━━ Source passage

Rule framework functions

This article lists the available rule framework functions and attributes of the Rule base class that can be used in rules.

Store timeseries

store_timeseries(
    self, 
    timeseries: pd.Series | pd.DataFrame,  
    channel_id: str | None = None, 
    *,  
    datasource_id: str | None = None,  
    store_in_flow_data: bool = True
) -> None:  
    """  
    Persists the given pandas Series or DataFrame `timeseries`.  
    If `timeseries` is a pandas Series and `channel_id` is given, use given `channel_id` as the channel to store the  
    Series on.  
    
    The column names of the given `timeseries` are used as the channel classifiers to store the timeseries under. If  
    `timeseries` is a pandas Series without a name and `channel_id` is *None*, an error is raised.  
    
    Args:  
        timeseries: A pandas Series or DataFrame to store. By default, the name of the Series or DataFrame columns  
            is used as the channel classifiers.  
        channel_id: Optionally a specific channel classifier to store `timeseries` under. Only used if `timeseries`  
            is a pandas Series.  
        datasource_id: Optionally the ID of the datasource to store `timeseries` under. By default, this datasource  
            is used.

━━━━
━━ Available data

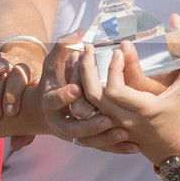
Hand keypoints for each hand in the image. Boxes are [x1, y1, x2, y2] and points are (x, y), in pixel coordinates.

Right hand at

━━━━

## [What this exercise asks]
1. According to the rule framework functions page, what happens when `timeseries` is a pandas Series without a name and `channel_id` is *None*?
2. Continue the rule framework functions page from its last line.
No use of the lines is required here.

## [Responses]
1. An error is raised.

2.
        store_in_flow_data: Whether to also store these timeseries in the used flow data. Timeseries stored in the  
            flow data will be available in `AbstractRule.dataframe` in following rules.  
    
    Raises:  
        TypeError:  
            - `timeseries` is not a pandas Series or DataFrame.  
            - `timeseries` has no DatetimeIndex as the index.  
            - `timeseries` has a DatetimeIndex that is timezone-naive.  
            - `timeseries` contains values that are not of type int or float.  
        ValueError:  
            - `timeseries` is a pandas Series without a name and `channel_id` is *None*.  
            - `timeseries` has a DatetimeIndex with duplicate entries.  
            - `timeseries` has a column that is not an existing channel classifier.  
            - `datasource_id` is the ID of an unprepared datasource.  
"""

See storing timeseries for details.

Store annotations

store_annotations(
    self, 
    annotations: pd.Series | pd.DataFrame, 
    channel_id: str,
    annotation_name: str | None = None, 
    *,   
    datasource_id: str | None = None,  
    store_in_flow_data: bool = True
) -> None:  
    """  
    Persists the given pandas Series or DataFrame `annotations` under the provided `channel_id`.  
    
    The column names of the given `annotations` are used as the names of the annotations to store on the given  
    `channel_id`. If `annotations` is a pandas Series without a name and `annotation_name` is *None*, an error is  
    raised.  
    
    Args:  
        annotations: A pandas Series or DataFrame of annotations to store. The column names are used as the names of  
            the annotations.  
        channel_id: The channel classifier to store `annotations` under.  
        annotation_name: Optionally a specific annotation name to store `annotations` with. Only used if  
            `annotations` is a pandas Series.  
        datasource_id: Optionally the ID of the datasource to store `annotations` under. By default, this datasource  
            is used.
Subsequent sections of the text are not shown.